The early stratification of the at-risk patient begins with the consultation for the primary operation. In select patients, sternotomy may be avoided all together by using alternative surgical approaches such as thoracotomy or more minimally invasive strategies such as mini-sternotomy. In addition, those patients identified as high risk preoperatively should have optimization of their secondary risk factors addressed as best as possible prior to any intervention. Factors such as improved glycemic control and optimization of pulmonary disease is crucial. Numerous studies⁸ have documented that an elevated HbBA1C preoperatively may result in higher rates of postoperative wound infections. Moreover, for the sternotomy patient, poorly controlled chronic obstructive pulmonary disease (COPD) and ongoing tobacco abuse may potentiate postoperative pneumonia and increased coughing which would markedly increase the rate of sternal non-union and sternal dehiscence leading to possible mediastinitis. Smoking cessation and glycemic control in the preoperative period should be undertaken whenever possible. In addition, if patients are on steroid therapy for comorbid conditions, a dose-reduction strategy—under the supervision of the prescribing physician—should be considered as high dose and chronic steroid therapy place the patient at higher risk during the intraoperative period.

Using a meticulous operative technique⁹ is the second step to preventing mediastinitis. Many publications have suggested using lower electrocautery settings and novel plasma and radio frequency (RF) energy-based devices to limit thermal injury to tissues at the time of sternotomy. In addition, minimizing disruption of the bone marrow and limiting the use of bone wax may also encourage improved sternal union and reduce the presence of foreign material for bacterial inoculation and growth. Some centers have advocated the use of special vancomycin-laden putty and other treatments to prevent infection during sternal healing although the data is not conclusive on this treatment approach. Limiting the use of bilateral mammary harvesting to healthier patients with lower body mass index (BMI) and lower total risk factors may also prevent wound healing complications. During mammary harvesting for bypass surgery, many surgeons have recommended a more skeletonized pedicle to minimize disruption of the blood supply to the sternum.

During closure of the sternum, attention to appropriate sternal fixation is required. Those patients with poor bone quality, high BMI, or risk factors such as diabetes and severe COPD are at higher risk of sternal non-union, sternal disruption and the later development of mediastinitis. The use of sternal plating systems or other devices to ensure a more secure sternal closure may prevent later sternal disruption and infection. There are many commercially available systems for consideration and soft tissue handling and tension-free skin closure are other adjunctive measures that may be of benefit in this setting.

Finally, the development of superficial infections—which could lead to deeper sternal infection—should be considered in all high-risk patients as part of the routine course of management of the closed incision as a means to minimize wound dehiscence. In those patients that have risk factors such as poorly controlled diabetes, hypertension, obesity, requirement for postoperative vasopressors or ongoing steroid use, the application of a closed incision negative pressure wound therapy (ci-NPWT) may enhance wound integrity and healing and mitigate wound breakdown.

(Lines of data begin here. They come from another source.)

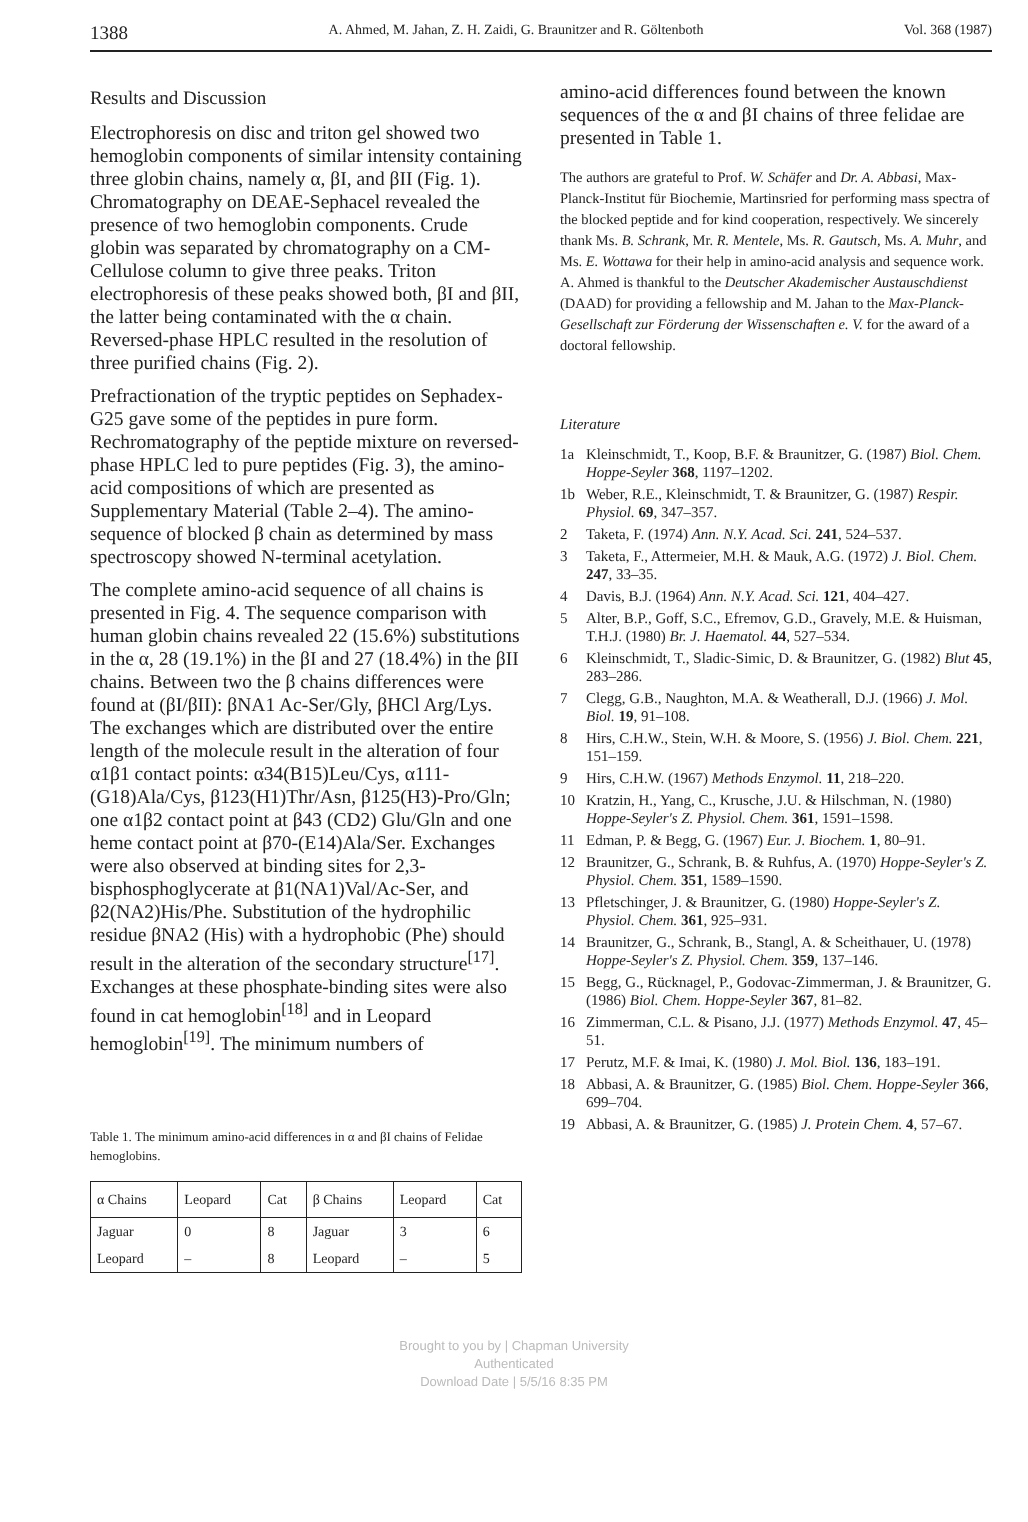1388 A. Ahmed, M. Jahan, Z. H. Zaidi, G. Braunitzer and R. Göltenboth Vol. 368 (1987)
Results and Discussion
Electrophoresis on disc and triton gel showed two hemoglobin components of similar intensity containing three globin chains, namely α, βI, and βII (Fig. 1). Chromatography on DEAE-Sephacel revealed the presence of two hemoglobin components. Crude globin was separated by chromatography on a CM-Cellulose column to give three peaks. Triton electrophoresis of these peaks showed both, βI and βII, the latter being contaminated with the α chain. Reversed-phase HPLC resulted in the resolution of three purified chains (Fig. 2).
Prefractionation of the tryptic peptides on Sephadex-G25 gave some of the peptides in pure form. Rechromatography of the peptide mixture on reversed-phase HPLC led to pure peptides (Fig. 3), the amino-acid compositions of which are presented as Supplementary Material (Table 2–4). The amino-sequence of blocked β chain as determined by mass spectroscopy showed N-terminal acetylation.
The complete amino-acid sequence of all chains is presented in Fig. 4. The sequence comparison with human globin chains revealed 22 (15.6%) substitutions in the α, 28 (19.1%) in the βI and 27 (18.4%) in the βII chains. Between two the β chains differences were found at (βI/βII): βNA1 Ac-Ser/Gly, βHCl Arg/Lys. The exchanges which are distributed over the entire length of the molecule result in the alteration of four α1β1 contact points: α34(B15)Leu/Cys, α111-(G18)Ala/Cys, β123(H1)Thr/Asn, β125(H3)-Pro/Gln; one α1β2 contact point at β43 (CD2) Glu/Gln and one heme contact point at β70-(E14)Ala/Ser. Exchanges were also observed at binding sites for 2,3-bisphosphoglycerate at β1(NA1)Val/Ac-Ser, and β2(NA2)His/Phe. Substitution of the hydrophilic residue βNA2 (His) with a hydrophobic (Phe) should result in the alteration of the secondary structure<sup>[17]</sup>. Exchanges at these phosphate-binding sites were also found in cat hemoglobin<sup>[18]</sup> and in Leopard hemoglobin<sup>[19]</sup>. The minimum numbers of
Table 1. The minimum amino-acid differences in α and βI chains of Felidae hemoglobins.
| α Chains | Leopard | Cat | β Chains | Leopard | Cat |
| --- | --- | --- | --- | --- | --- |
| Jaguar | 0 | 8 | Jaguar | 3 | 6 |
| Leopard | – | 8 | Leopard | – | 5 |
amino-acid differences found between the known sequences of the α and βI chains of three felidae are presented in Table 1.
The authors are grateful to Prof. W. Schäfer and Dr. A. Abbasi, Max-Planck-Institut für Biochemie, Martinsried for performing mass spectra of the blocked peptide and for kind cooperation, respectively. We sincerely thank Ms. B. Schrank, Mr. R. Mentele, Ms. R. Gautsch, Ms. A. Muhr, and Ms. E. Wottawa for their help in amino-acid analysis and sequence work. A. Ahmed is thankful to the Deutscher Akademischer Austauschdienst (DAAD) for providing a fellowship and M. Jahan to the Max-Planck-Gesellschaft zur Förderung der Wissenschaften e. V. for the award of a doctoral fellowship.
Literature
1a Kleinschmidt, T., Koop, B.F. & Braunitzer, G. (1987) Biol. Chem. Hoppe-Seyler 368, 1197–1202.
1b Weber, R.E., Kleinschmidt, T. & Braunitzer, G. (1987) Respir. Physiol. 69, 347–357.
2 Taketa, F. (1974) Ann. N.Y. Acad. Sci. 241, 524–537.
3 Taketa, F., Attermeier, M.H. & Mauk, A.G. (1972) J. Biol. Chem. 247, 33–35.
4 Davis, B.J. (1964) Ann. N.Y. Acad. Sci. 121, 404–427.
5 Alter, B.P., Goff, S.C., Efremov, G.D., Gravely, M.E. & Huisman, T.H.J. (1980) Br. J. Haematol. 44, 527–534.
6 Kleinschmidt, T., Sladic-Simic, D. & Braunitzer, G. (1982) Blut 45, 283–286.
7 Clegg, G.B., Naughton, M.A. & Weatherall, D.J. (1966) J. Mol. Biol. 19, 91–108.
8 Hirs, C.H.W., Stein, W.H. & Moore, S. (1956) J. Biol. Chem. 221, 151–159.
9 Hirs, C.H.W. (1967) Methods Enzymol. 11, 218–220.
10 Kratzin, H., Yang, C., Krusche, J.U. & Hilschman, N. (1980) Hoppe-Seyler's Z. Physiol. Chem. 361, 1591–1598.
11 Edman, P. & Begg, G. (1967) Eur. J. Biochem. 1, 80–91.
12 Braunitzer, G., Schrank, B. & Ruhfus, A. (1970) Hoppe-Seyler's Z. Physiol. Chem. 351, 1589–1590.
13 Pfletschinger, J. & Braunitzer, G. (1980) Hoppe-Seyler's Z. Physiol. Chem. 361, 925–931.
14 Braunitzer, G., Schrank, B., Stangl, A. & Scheithauer, U. (1978) Hoppe-Seyler's Z. Physiol. Chem. 359, 137–146.
15 Begg, G., Rücknagel, P., Godovac-Zimmerman, J. & Braunitzer, G. (1986) Biol. Chem. Hoppe-Seyler 367, 81–82.
16 Zimmerman, C.L. & Pisano, J.J. (1977) Methods Enzymol. 47, 45–51.
17 Perutz, M.F. & Imai, K. (1980) J. Mol. Biol. 136, 183–191.
18 Abbasi, A. & Braunitzer, G. (1985) Biol. Chem. Hoppe-Seyler 366, 699–704.
19 Abbasi, A. & Braunitzer, G. (1985) J. Protein Chem. 4, 57–67.
Brought to you by | Chapman University
Authenticated
Download Date | 5/5/16 8:35 PM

In addition to the application of systems such as the PREVENA™ Incision Management System, the postoperative management should include absolute minimization of sternal load bearing, nutritional supplementation if the patient has a low albumin and aggressive glycemic control during the inpatient admission.

Mediastinitis is a feared and highly morbid condition. Fortunately, the rates are lower today than in the past due to the recognition of how to deal with high-risk patients and due to the greater attention to prevention. By using a multimodal approach that takes into consideration the preoperative characteristics of the high-risk patient, and by careful intraoperative and postoperative management, we may indeed one day make the entity a “never event.”